◆ Exercise objective
Please write out the data below word for word, keeping every line intact, but leave the pictures out of your copy.

◆ Recorded data
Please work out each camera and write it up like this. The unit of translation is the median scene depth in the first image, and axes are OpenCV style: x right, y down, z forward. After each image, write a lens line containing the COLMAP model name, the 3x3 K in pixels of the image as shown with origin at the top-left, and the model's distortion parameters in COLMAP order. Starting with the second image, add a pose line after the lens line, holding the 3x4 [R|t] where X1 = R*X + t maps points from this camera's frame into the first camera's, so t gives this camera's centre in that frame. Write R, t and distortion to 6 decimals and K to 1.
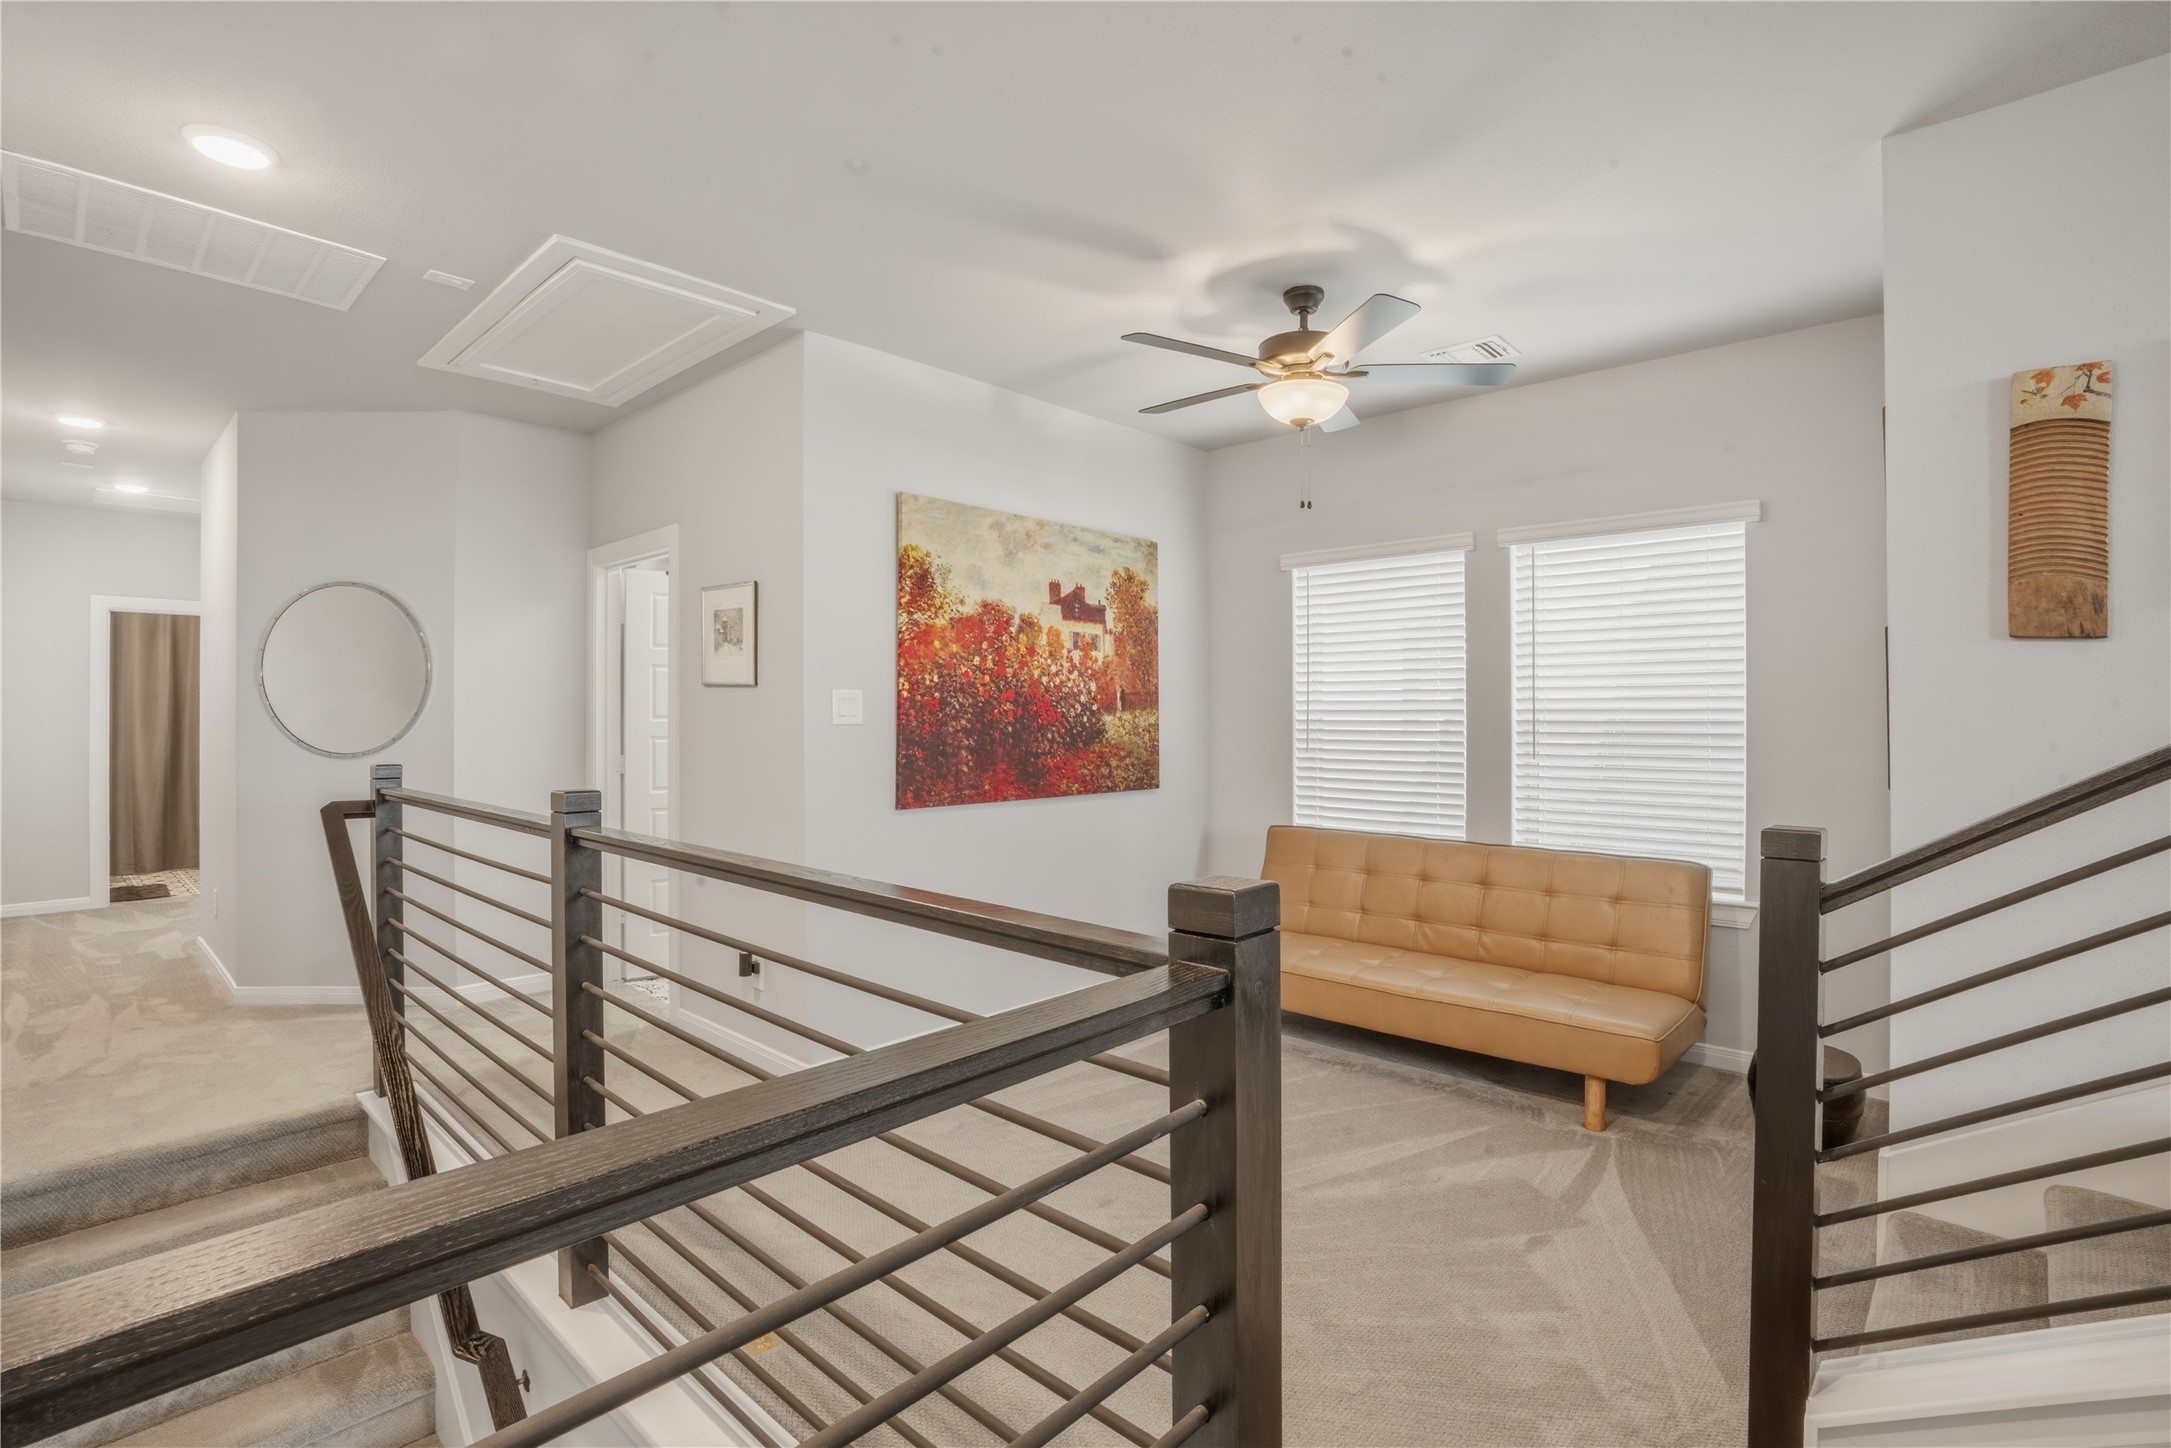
lens RADIAL K [[1012.3, 0, 1072.3], [0, 1012.3, 729.7], [0, 0, 1]] dist [-0.052840, 0.017992]
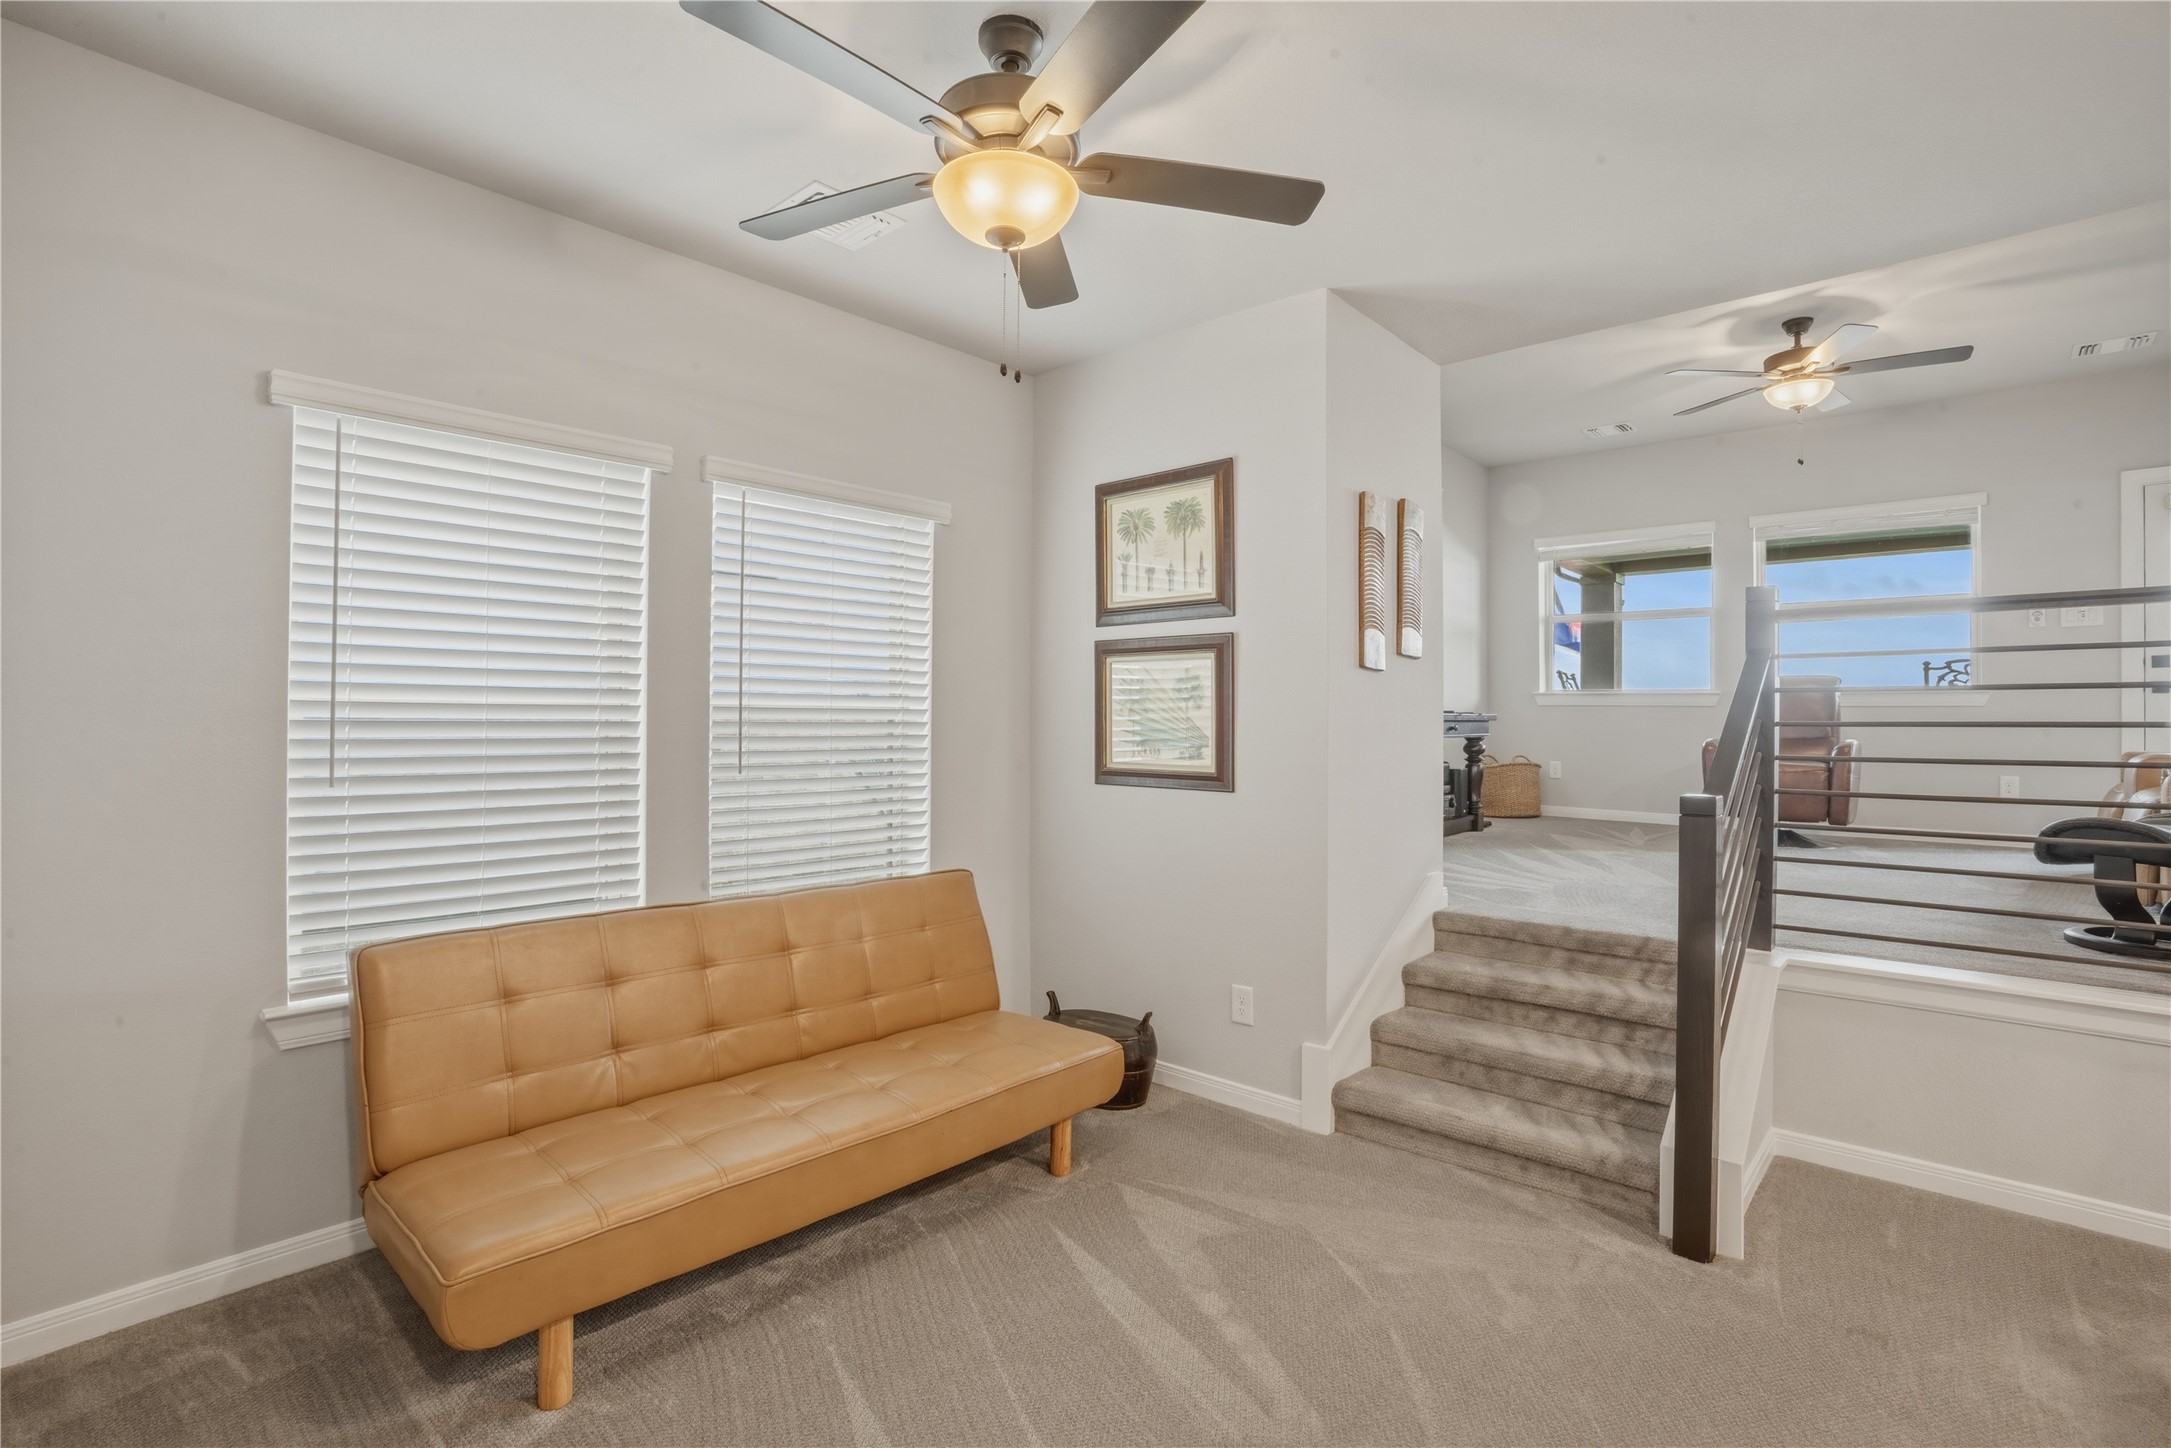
lens RADIAL K [[1012.3, 0, 1072.3], [0, 1012.3, 729.7], [0, 0, 1]] dist [-0.052840, 0.017992]
pose [[-0.014795, -0.001032, 0.999890, -0.344799], [0.009871, 0.999951, 0.001178, -0.005385], [-0.999842, 0.009887, -0.014784, 0.875595]]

◆ The answer
Please work out each camera and write it up like this. The unit of translation is the median scene depth in the first image, and axes are OpenCV style: x right, y down, z forward. After each image, write a lens line containing the COLMAP model name, the 3x3 K in pixels of the image as shown with origin at the top-left, and the model's distortion parameters in COLMAP order. Starting with the second image, add a pose line after the lens line, holding the 3x4 [R|t] where X1 = R*X + t maps points from this camera's frame into the first camera's, so t gives this camera's centre in that frame. Write R, t and distortion to 6 decimals and K to 1.
lens RADIAL K [[1012.3, 0, 1072.3], [0, 1012.3, 729.7], [0, 0, 1]] dist [-0.052840, 0.017992]
lens RADIAL K [[1012.3, 0, 1072.3], [0, 1012.3, 729.7], [0, 0, 1]] dist [-0.052840, 0.017992]
pose [[-0.014795, -0.001032, 0.999890, -0.344799], [0.009871, 0.999951, 0.001178, -0.005385], [-0.999842, 0.009887, -0.014784, 0.875595]]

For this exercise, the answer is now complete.